Type 2 diabetes is an endocrine condition that is manifested when an individual is unable to use insulin in their body. There is an evident reduction in insulin receptors and cell insensitivity to insulin (1). Due to this lack of insulin insensitivity, one will encounter difficulty regulating blood glucose levels back to a homeostatic state (normal range). It is an adult onset form of diabetes occurring in persons 40 years and older, indicating that it has a greater occurrence in the aging population. There are several risk factors that contribute to the incidence of this disease such as obesity, high cholesterol, being sedentary, family history, high blood pressure, stress, heritage, and impaired glucose tolerance. Older adults are also more prone to experiencing higher numbers of co-morbidities that are associated with this form of diabetes including arthrosclerosis (hardening of arteries leading to coronary heart disease), loss of vision, neuropathies (damage to nerves), and kidney failure(2).
As stated previously it is evident there are several contributing factors that are associated to type 2 diabetes. By changing some of these factors, one will acquire a better quality of life through the management of their diabetes. One of the modifiable factors is physical inactivity. The reason behind it is increase in physical activity leads to better glucose readings. This is due to a greater insulin sensitivity allowing cells to optimally utilize available insulin to take up glucose during and after exercise (1). Also when we exercise, our muscles contract and this allows cells to take up glucose to be used as energy whether there is insulin available or not (1). Psychological stress levels is another modifiable risk factor. This risk factor is most often under looked with regards to the management of diabetes. In some cases diabetes may be related to stress. This occurs when psychophysiological over reactivity (caused by stress hormones) appears to initially cause a hyperglycemic response (increase in blood sugars) (3). With people who have type 2 diabetes there isn’t enough insulin to cope with the rise in blood sugars so levels stay elevated. By helping to manage ones stress levels through numerous relaxation techniques, it can alter the physiological effects of psychological stress.
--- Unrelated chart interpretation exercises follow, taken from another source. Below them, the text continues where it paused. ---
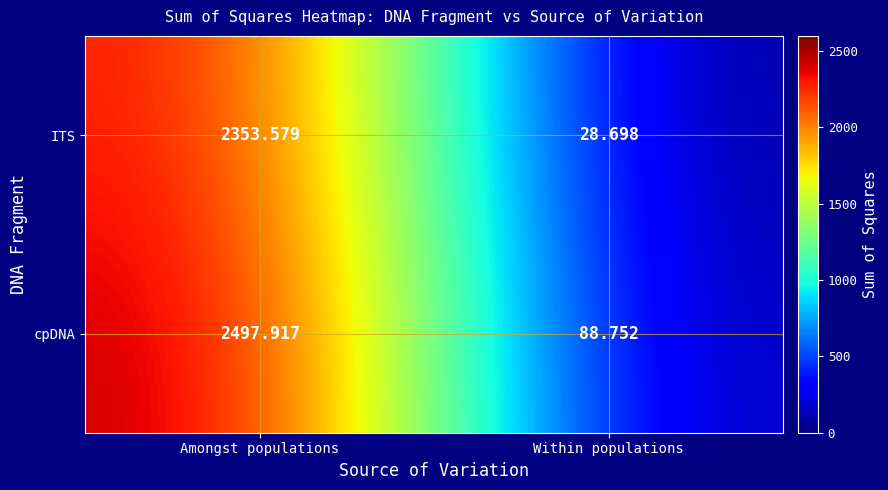

List the series in order of their overall mean, highest first.

cpDNA, ITS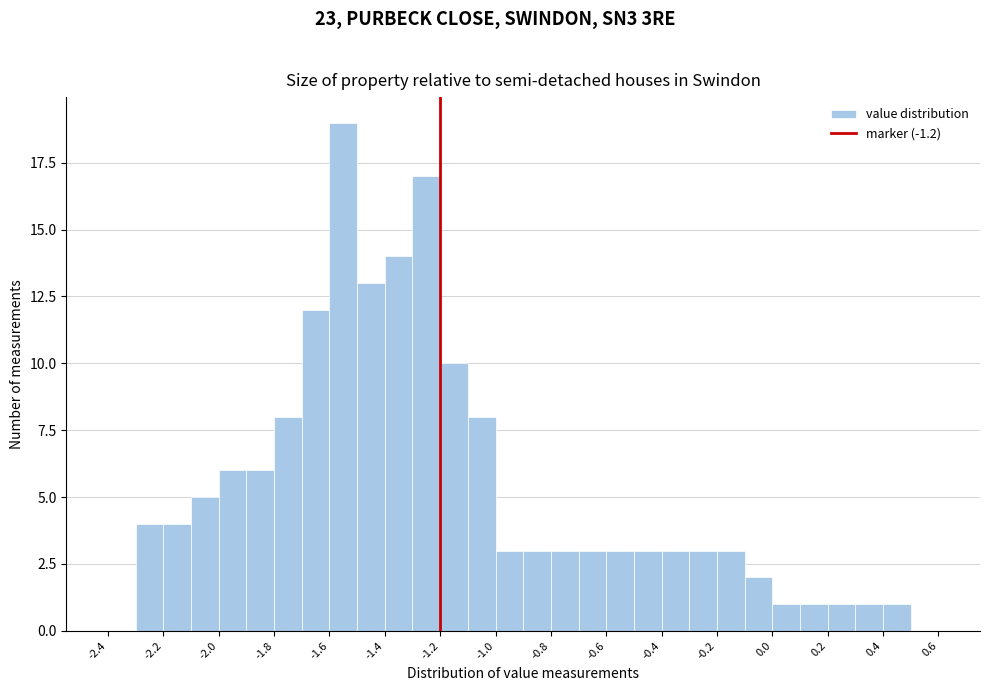

Reading left to right, list every bar in this chart as the range it spans on the x-axis followed by its height. The values are not printed on the chart, so give them approximately, as read against the axis.

-2.4 to -2.3: 0
-2.3 to -2.2: 4
-2.2 to -2.1: 4
-2.1 to -2.0: 5
-2.0 to -1.9: 6
-1.9 to -1.8: 6
-1.8 to -1.7: 8
-1.7 to -1.6: 12
-1.6 to -1.5: 19
-1.5 to -1.4: 13
-1.4 to -1.3: 14
-1.3 to -1.2: 17
-1.2 to -1.1: 10
-1.1 to -1.0: 8
-1.0 to -0.9: 3
-0.9 to -0.8: 3
-0.8 to -0.7: 3
-0.7 to -0.6: 3
-0.6 to -0.5: 3
-0.5 to -0.4: 3
-0.4 to -0.3: 3
-0.3 to -0.2: 3
-0.2 to -0.1: 3
-0.1 to 0.0: 2
0.0 to 0.1: 1
0.1 to 0.2: 1
0.2 to 0.3: 1
0.3 to 0.4: 1
0.4 to 0.5: 1
0.5 to 0.6: 0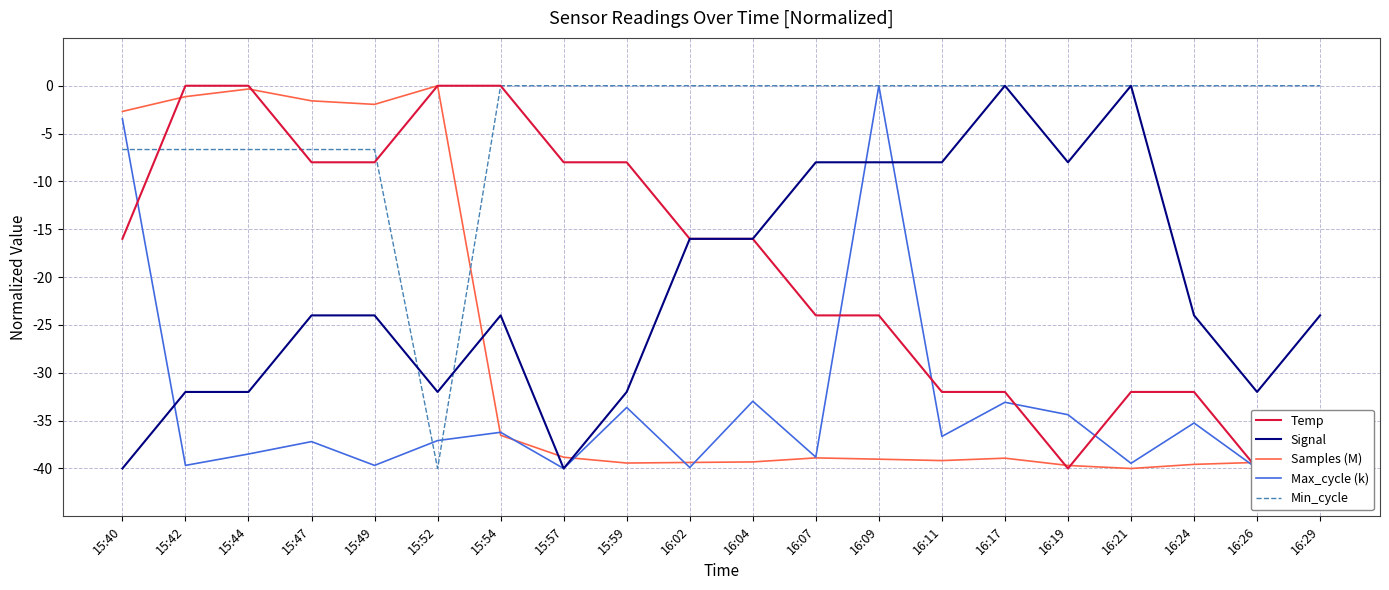

At how many categories does at least one series exceed -13?

20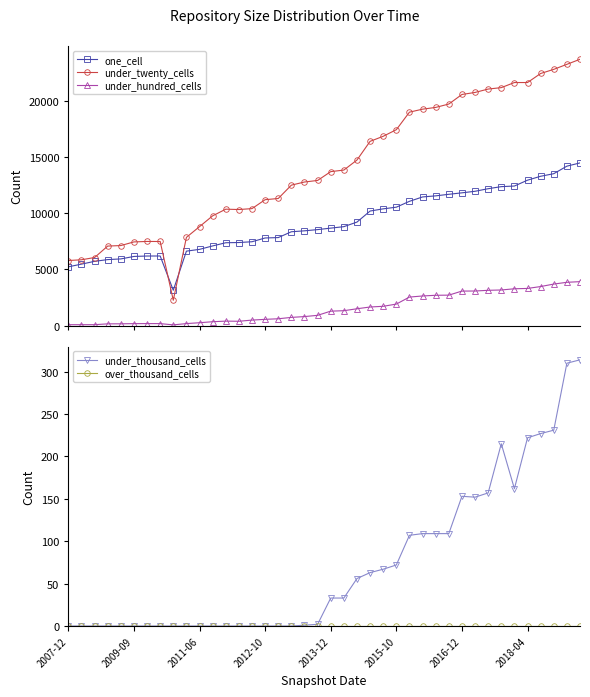

Which series has the largest total across all categories?

under_twenty_cells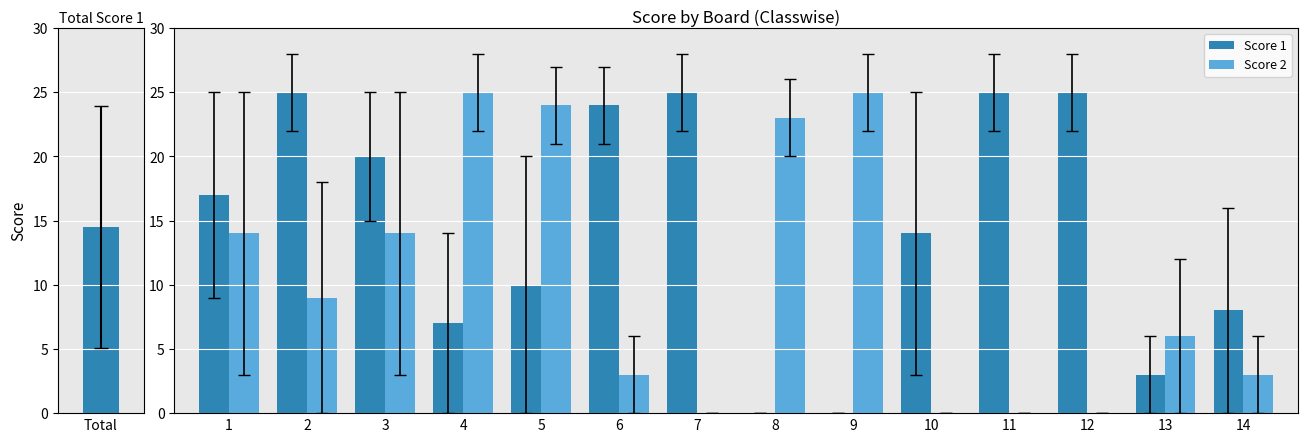

What is the value of the Score 2 bar at the 1st from the left?

14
So what can you do to help better regulate your blood sugars and even prevent the risk of developing diabetes? Here are 4 tips you can start implementing to improve your quality of life:
- Engage in 150 minutes of exercise per week as recommended by the Canadian Diabetes Associate; that’s an easy 30 minutes of physical activity 5 days of the week
- Set aside 10-15 minutes of your day to simply mediate in a quite space to help reduce stress levels; this can be done during a lunch break or a few minutes before bed
- Fast on the days that are Sunnah ( Monday and Thursday); not only will you gain thawaab but you will also help lower blood sugar levels
- Reinforce healthier eating habits; this means reduce your intake of fat and carbohydrate rich foods.
Written by: Raya Haddass
Ivy, J. (1997). Role of Exercise Training in the Prevention and Treatment of Insulin Resistance and Non-Insulin-Dependent Diabetes Mellitus. Sports Medicine, 24(5), 321-336.
Munshi, M., &Lipsitz, L. (2007).Geriatric diabetes. New York: Informa Healthcare.
Wilson, V., & Cummings, M. (2005).Learned Self-Regulation(3rd ed.). Toronto: York Stress Assessment and Management.